Message from Bishop Rachel, 21 March 2023

Published: Tuesday March 21, 2023

Bishop RachelLast Saturday, many people from across the Diocese gathered for the inspiring and informative event, ‘Under fives and flourishing’. When introducing the event, and particularly thanking so many wonderful volunteers, I stated that creating spaces for under fives and their parents and carers is one of the most significant things we offer as followers of Christ.

Those are strong words, but the early years of life are deeply significant in shaping and nurturing the long-term future of the individual, the household and the wider community. It is something I repeatedly try to stress in Parliament when so much of the focus of national and local decision-makers seems to be on how to use ever-decreasing resources to provide interventions for young people and adults in the present, when we are failing to look upstream and invest in early years and the ‘becoming’ of each child.

Our worshipping communities, schools and nurseries engage with and create spaces for under fives in so many different ways, and I sometimes muse on three big questions: Firstly, how strongly is this ministry valued, celebrated, supported and prayed for by the whole worshipping community? Secondly, how are our under fives’ spaces different from those run by ‘secular’ authorities and organisations? And thirdly, where are things happening for under fives in the wider community which we can increasingly partner with and in which Christians can be involved as they live out their everyday faith Sunday through to Saturday?

Our investment in little people, and the bigger people who care for them, is surely rooted in our desire for all people to encounter the fullness of life, as offered us in Jesus Christ. Thus, in those places where stories are told and the character of children is shown and nurtured in the stories they tell through play, I am thankful for all those who listen to the stories from the lives of the little and big people around them, and who seek to share their own story and the story of Christ’s love and hope through the actions and words of their encounters.

That desire to engage with the stories of different people, and to participate in spaces where people and places can flourish as their story continues, is at the heart of volunteering. I am deeply grateful for all those across our worshipping communities who volunteer within our church structures, and for all those who live out their faith in the wider community in places of volunteering. In this there is hopefully the discovery of the mutuality of giving and receiving as volunteers’ own stories are also shaped and enriched in places of relationship and community. For followers of Jesus Christ, it is about living, discovering and sharing the love and hope of Jesus Christ in being present to people and creation in all aspects of volunteering.

Community volunteering is a key theme within the plans for the Coronation, and the Bank Holiday Monday (May 8) has been named as ‘The Big Help Out’. It will be the focus of our diocesan cathedral celebration of the Coronation of The King and The Queen consort, which will be on the Monday morning before people return to local activities.
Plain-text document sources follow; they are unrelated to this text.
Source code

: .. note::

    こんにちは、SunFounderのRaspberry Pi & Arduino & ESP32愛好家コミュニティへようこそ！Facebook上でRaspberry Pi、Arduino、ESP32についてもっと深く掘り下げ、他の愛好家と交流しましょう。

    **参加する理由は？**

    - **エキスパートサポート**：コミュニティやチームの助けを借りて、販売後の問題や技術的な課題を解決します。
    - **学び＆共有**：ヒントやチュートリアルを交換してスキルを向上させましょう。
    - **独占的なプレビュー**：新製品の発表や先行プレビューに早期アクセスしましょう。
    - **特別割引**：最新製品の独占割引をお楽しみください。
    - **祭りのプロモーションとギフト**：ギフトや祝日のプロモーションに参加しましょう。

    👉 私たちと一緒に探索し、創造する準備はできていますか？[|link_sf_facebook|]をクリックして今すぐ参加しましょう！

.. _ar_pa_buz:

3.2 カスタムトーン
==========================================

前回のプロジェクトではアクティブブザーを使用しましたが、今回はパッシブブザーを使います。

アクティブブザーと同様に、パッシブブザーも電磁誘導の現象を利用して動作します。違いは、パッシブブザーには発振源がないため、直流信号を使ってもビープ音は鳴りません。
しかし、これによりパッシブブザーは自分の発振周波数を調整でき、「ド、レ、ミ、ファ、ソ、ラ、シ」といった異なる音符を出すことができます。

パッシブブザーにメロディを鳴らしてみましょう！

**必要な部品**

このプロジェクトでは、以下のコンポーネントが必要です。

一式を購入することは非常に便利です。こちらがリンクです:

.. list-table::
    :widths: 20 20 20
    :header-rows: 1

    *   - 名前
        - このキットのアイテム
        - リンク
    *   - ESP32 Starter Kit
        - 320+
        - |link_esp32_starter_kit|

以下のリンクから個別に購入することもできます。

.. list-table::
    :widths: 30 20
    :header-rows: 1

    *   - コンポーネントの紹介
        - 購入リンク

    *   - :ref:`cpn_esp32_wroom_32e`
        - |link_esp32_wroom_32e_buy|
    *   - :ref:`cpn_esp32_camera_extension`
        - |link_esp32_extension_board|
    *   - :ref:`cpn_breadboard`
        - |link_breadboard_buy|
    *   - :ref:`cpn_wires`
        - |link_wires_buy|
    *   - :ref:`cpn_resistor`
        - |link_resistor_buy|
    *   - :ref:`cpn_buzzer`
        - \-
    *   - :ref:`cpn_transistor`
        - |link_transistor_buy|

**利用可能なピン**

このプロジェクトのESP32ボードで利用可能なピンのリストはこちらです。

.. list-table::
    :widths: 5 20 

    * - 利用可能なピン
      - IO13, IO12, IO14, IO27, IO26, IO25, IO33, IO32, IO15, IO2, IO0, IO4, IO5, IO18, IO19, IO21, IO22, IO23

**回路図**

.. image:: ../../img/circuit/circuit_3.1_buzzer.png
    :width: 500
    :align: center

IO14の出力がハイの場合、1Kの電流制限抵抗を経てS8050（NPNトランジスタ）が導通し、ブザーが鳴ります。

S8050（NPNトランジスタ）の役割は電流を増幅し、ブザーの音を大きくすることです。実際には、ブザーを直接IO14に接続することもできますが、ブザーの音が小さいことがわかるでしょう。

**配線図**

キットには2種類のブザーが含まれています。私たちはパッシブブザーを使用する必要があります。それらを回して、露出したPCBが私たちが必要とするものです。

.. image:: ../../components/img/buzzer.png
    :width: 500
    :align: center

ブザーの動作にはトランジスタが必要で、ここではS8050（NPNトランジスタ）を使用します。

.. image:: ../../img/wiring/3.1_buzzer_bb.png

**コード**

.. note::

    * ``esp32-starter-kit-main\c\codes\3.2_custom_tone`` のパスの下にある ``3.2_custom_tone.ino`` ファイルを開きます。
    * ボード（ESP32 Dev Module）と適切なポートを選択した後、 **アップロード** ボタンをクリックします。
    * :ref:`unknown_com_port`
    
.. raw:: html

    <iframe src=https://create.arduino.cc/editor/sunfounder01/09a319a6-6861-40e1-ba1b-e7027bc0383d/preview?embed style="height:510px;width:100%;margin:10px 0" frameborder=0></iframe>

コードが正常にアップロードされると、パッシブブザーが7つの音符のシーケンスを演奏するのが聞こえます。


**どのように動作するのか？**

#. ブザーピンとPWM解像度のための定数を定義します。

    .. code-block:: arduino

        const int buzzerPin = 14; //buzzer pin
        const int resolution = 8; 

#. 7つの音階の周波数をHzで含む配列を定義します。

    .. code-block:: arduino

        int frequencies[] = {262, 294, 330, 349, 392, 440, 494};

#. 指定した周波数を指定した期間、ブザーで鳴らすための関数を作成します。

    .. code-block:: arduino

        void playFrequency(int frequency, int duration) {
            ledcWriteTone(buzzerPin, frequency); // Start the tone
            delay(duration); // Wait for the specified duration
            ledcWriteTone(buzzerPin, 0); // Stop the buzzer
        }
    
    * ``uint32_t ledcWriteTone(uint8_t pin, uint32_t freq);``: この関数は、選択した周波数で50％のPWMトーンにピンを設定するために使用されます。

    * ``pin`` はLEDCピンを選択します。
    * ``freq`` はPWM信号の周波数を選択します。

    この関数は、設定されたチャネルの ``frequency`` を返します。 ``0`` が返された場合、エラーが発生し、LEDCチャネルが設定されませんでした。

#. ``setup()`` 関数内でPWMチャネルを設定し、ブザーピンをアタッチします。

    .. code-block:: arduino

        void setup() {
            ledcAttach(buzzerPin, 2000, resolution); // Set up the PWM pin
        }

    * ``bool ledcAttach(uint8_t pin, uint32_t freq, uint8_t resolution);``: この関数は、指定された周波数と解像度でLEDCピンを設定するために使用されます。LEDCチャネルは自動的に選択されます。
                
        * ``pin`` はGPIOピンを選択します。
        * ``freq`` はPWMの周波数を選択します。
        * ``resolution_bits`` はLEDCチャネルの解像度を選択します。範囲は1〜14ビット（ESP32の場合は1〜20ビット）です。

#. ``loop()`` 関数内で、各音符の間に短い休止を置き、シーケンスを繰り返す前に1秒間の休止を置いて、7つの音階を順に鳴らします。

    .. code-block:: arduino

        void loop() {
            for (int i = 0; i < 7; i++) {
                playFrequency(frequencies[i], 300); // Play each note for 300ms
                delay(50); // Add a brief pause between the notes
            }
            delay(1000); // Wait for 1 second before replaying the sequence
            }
Bishop Robert and I hope that many people who volunteer within our church communities and across the wider community will be present for the short service. Please do encourage those you know who volunteer in many different ways to book a place. It would be particularly wonderful to have a diverse range of ages, stories and ethnic backgrounds present among the volunteers. Details of how to book are here.

As of this week, there is also a new app which is open to the public to sign up for volunteering opportunities. I hope that worshipping communities will not only register their own appropriate volunteering opportunities (often opening the possibility for people in the wider community to begin to belong and explore faith), but will also continue to build strong partnerships with organisations in our communities. It is sometimes better to encourage people to build relationships and live out their faith by volunteering with existing events and organisations rather than always trying to initiate things as the Church.

Together, may we learn yet more about giving and receiving as we participate in the Kingdom of God, committed to the flourishing of people and place, and our desire for children, young people and adults to encounter Jesus Christ:

‘Jesus said, “God’s kingdom is like an acorn that a farmer plants. It is quite small as seeds go, but in the course of years it grows into a huge oak tree, and eagles build nests in it.”

Another story. “God’s kingdom is like yeast that a woman works into the dough for dozens of loaves of barley bread—and waits while the dough rises.”

All Jesus did that day was tell stories—a long storytelling afternoon. His storytelling fulfilled the prophecy: I will open my mouth and tell stories; I will bring out into the open things hidden since the world’s first day.’

(Matthew 13:31-35, The Message)

 

With my thanks and prayers this Lent.